説明

インクジェットヘッド及びその製造方法

【課題】インクジェットヘッドのイオンマイグレーション耐性を向上させる。
【解決手段】吐出ダイ17は、吐出口、圧電素子、プリント配線パターン、駆動IC、第1端子部32を有する。フレキシブル配線回路基板12は、第2端子部34を有し、この第2端子部34が吐出ダイ17の第1端子部32に接合される。第2端子部34の銅または銅合金配線の表面には、1,2,3トリアゾールまたは/および1,2,4トリアゾールを含む処理液を接触させて、銅イオン拡散抑制皮膜77を形成する。第1端子部32に第2端子部34を接合し、これらを電気的に接続する。銅イオン拡散抑制皮膜77により銅イオンが拡散することがなく、銅イオンによるマイグレーションの発生が抑えられる。マイグレーションの発生に起因する誤動作がなくなる。

【発明の詳細な説明】
【技術分野】
【0001】
本発明は、インクジェットヘッド及びその製造方法に関する。
【背景技術】
【0002】
近年、インクジェットプリンタにおいても高機能化が進み、一部の機種では、オフセット印刷に迫る高画質な解像度、例えば1200dpiの出力解像度が要求されている。高解像度を実現するためには、吐出口やインクを吐出するための圧電素子などのアクチュエータを高密度に実装することが求められる。例えば、特許文献1では、半導体処理技法によりノズルやインク流路、ポンプ室、圧電素子などを有する吐出ダイを製造することにより、吐出口の高密度な実装を実現している。

課題 A:
インクジェットヘッドの文書について、次の問いに答えてください。
(i) 第2端子部34の配線の表面に触れさせる処理液には、何が含まれていますか。
(ii) 一部の機種で求められている出力解像度として、どんな値が例に挙がっていますか。
(iii) 特許文献1では、どんな技法で吐出ダイを作っていますか。

グラフを使ったクイズ項目
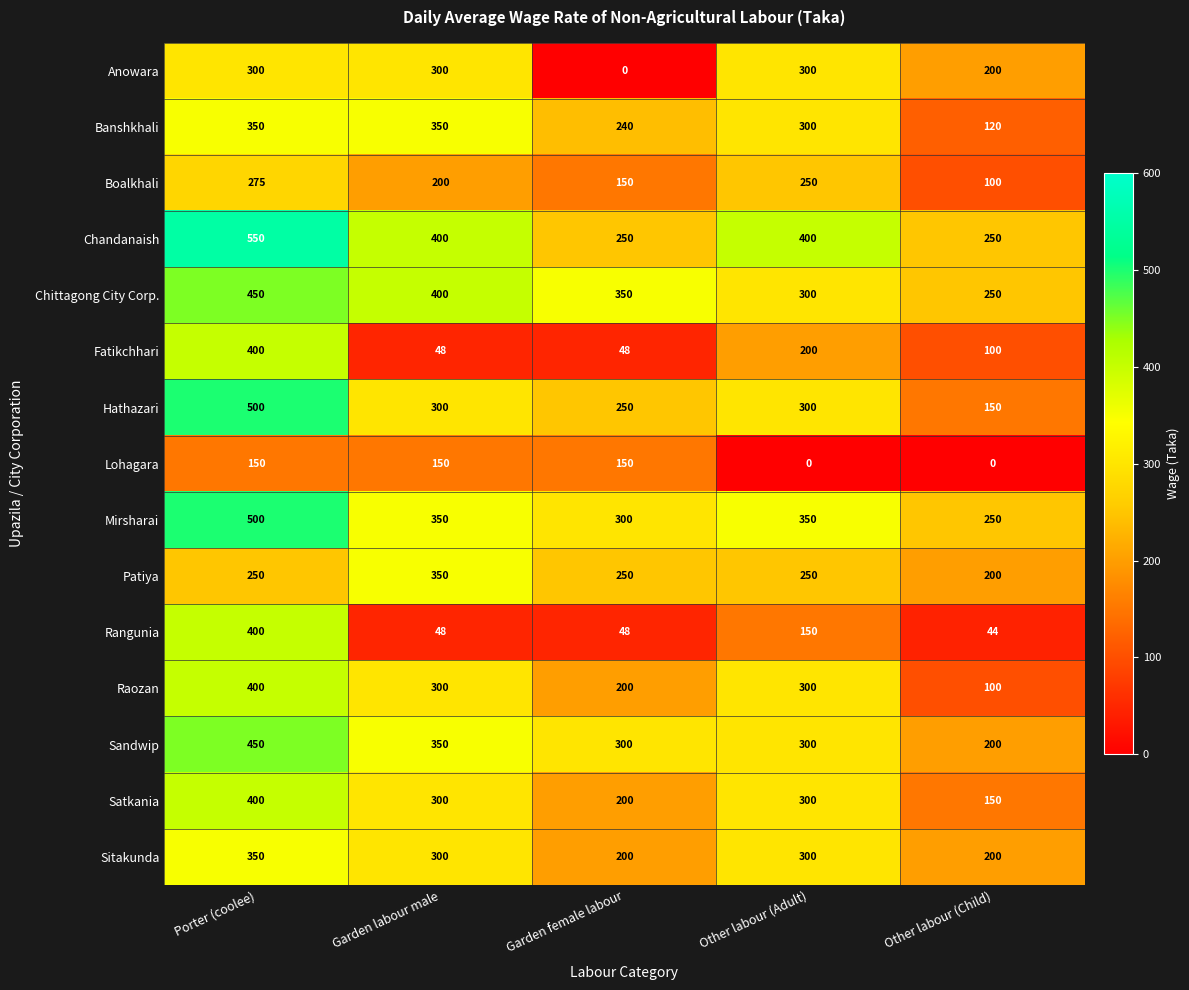

What is the minimum value for Banshkhali?

120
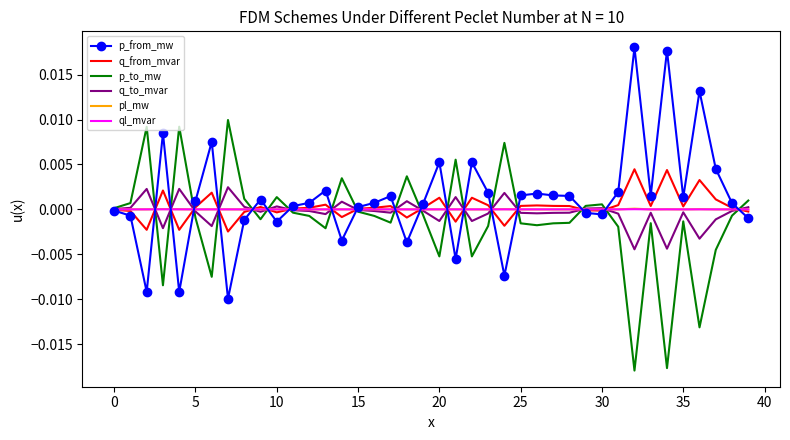

At which category is the sum across all series the highest?

32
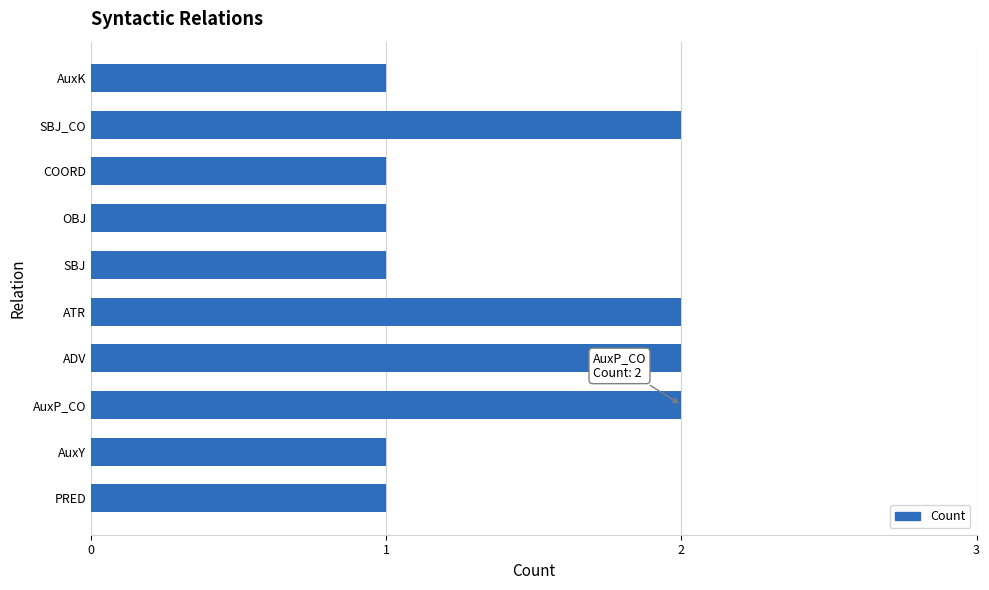

Is it true that the value at OBJ is 1?

True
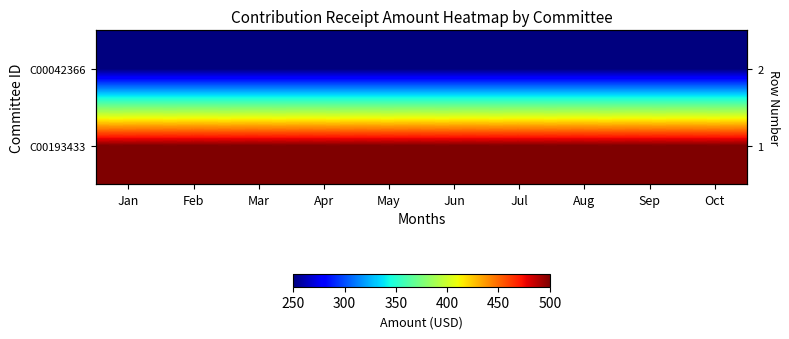

What is the spread (max minus min) of values at Jul?

250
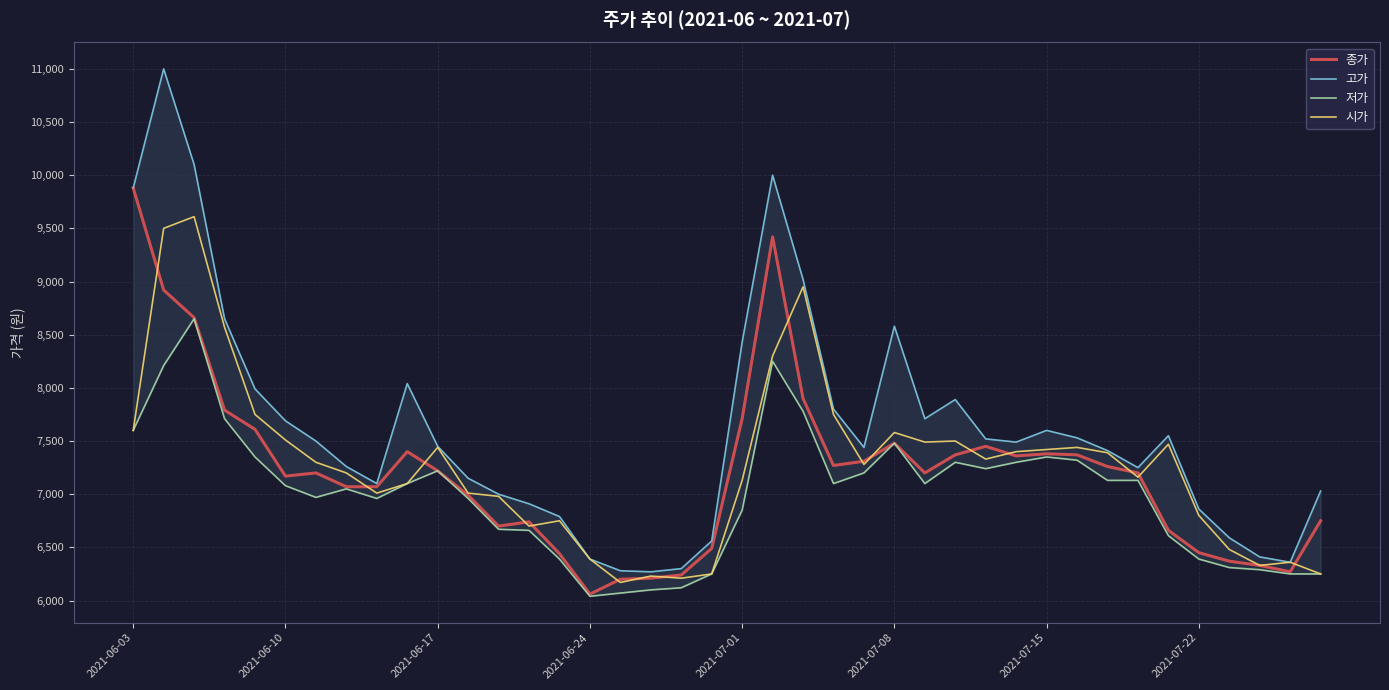

The value of 시가 at 2021-06-17 is 7440. True or false?

True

課題 B: 記録のうち「At which category」を含む行から始まり、記録の最後で終わる部分(両端の行も含む)を、1行を1つの文字列とするJSONリストに変換してください。空行と画像の行は入れないでください。

解答欄 A:
(i) 1,2,3トリアゾールまたは/および1,2,4トリアゾール
(ii) 1200dpi
(iii) 半導体処理技法

解答欄 B:
[
  "At which category is the sum across all series the highest?",
  "32",
  "Is it true that the value at OBJ is 1?",
  "True",
  "What is the spread (max minus min) of values at Jul?",
  "250",
  "The value of 시가 at 2021-06-17 is 7440. True or false?",
  "True"
]